---------- SUPPLIED TEXT ----------

DataStream’s first Northern Data-thon!
In May the Government of the Northwest Territories (GNWT) hosted over 40 water stewards from across the territory for a community-based water monitoring workshop. The workshop included training in monitoring protocols, results-sharing and discussion. It also provided an opportunity for some hands-on time with DataStream for water monitors to dive into all the data they’ve been collecting.
The NWT-wide Community Based Monitoring Program
The Northwest Territories (NWT)-Wide Community-Based Water Quality Monitoring Program supports training of local monitors while collecting information that can contribute to answering community questions and concerns about water quality. Now in its 8th field season, the program has grown to include 21 communities that collect data from over 40 sites across the territory.
The program is coordinated by GNWT Environment and Natural Resources in collaboration with community partners. Ultimately, the aim is to provide local monitors with the skills and knowledge so that communities can coordinate and undertake local water monitoring on an independent basis – a core goal of the NWT Water Stewardship Strategy and a direction reaffirmed by Indigenous leadership at regional meetings.
Digging into data with Mackenzie DataStream
Mackenzie DataStream was built through a unique collaboration between The Gordon Foundation and the Government of the Northwest Territories. This open-access platform has come a long way since it first launched in 2016 and the workshop was a great opportunity to showcase some of its new features and updates.
Following a short demonstration, participants were able to dig into the data that they and others have collected throughout the region during an interactive Data-thon session. Attendees worked through a series of guided questions to gain experience navigating the system while exploring water quality results.
We are always working on ways to make DataStream more user-friendly and accessible and the workshop was a great opportunity for us to receive feedback on how we are doing as well as areas for improvement.
Overall, people were happy with the system and were really pleased to see additional data sources now online, including long-term water quality monitoring from Environment and Climate Change Canada.
While we always have a long list of updates on the go to grow and improve DataStream, it’s great to know that the system is already living up to expectations and making a difference in how people can share and access data!

---------- RECORDS ----------

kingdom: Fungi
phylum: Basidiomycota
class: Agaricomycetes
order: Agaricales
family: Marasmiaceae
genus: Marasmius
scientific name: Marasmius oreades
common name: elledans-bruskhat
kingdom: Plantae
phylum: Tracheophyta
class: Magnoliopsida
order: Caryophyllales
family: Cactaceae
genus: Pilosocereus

----------

## WORK TASK 1
According to the Data-thon post, in what year did Mackenzie DataStream first launch?
## WORK TASK 2
Reproduce the passage of the Data-thon post that begins at the words "In May the Government" and stops after "across the territory.".
The data above has no connection to the Data-thon post.

## ANSWER SECTION 1
2016

## ANSWER SECTION 2
In May the Government of the Northwest Territories (GNWT) hosted over 40 water stewards from across the territory for a community-based water monitoring workshop. The workshop included training in monitoring protocols, results-sharing and discussion. It also provided an opportunity for some hands-on time with DataStream for water monitors to dive into all the data they’ve been collecting.
The NWT-wide Community Based Monitoring Program
The Northwest Territories (NWT)-Wide Community-Based Water Quality Monitoring Program supports training of local monitors while collecting information that can contribute to answering community questions and concerns about water quality. Now in its 8th field season, the program has grown to include 21 communities that collect data from over 40 sites across the territory.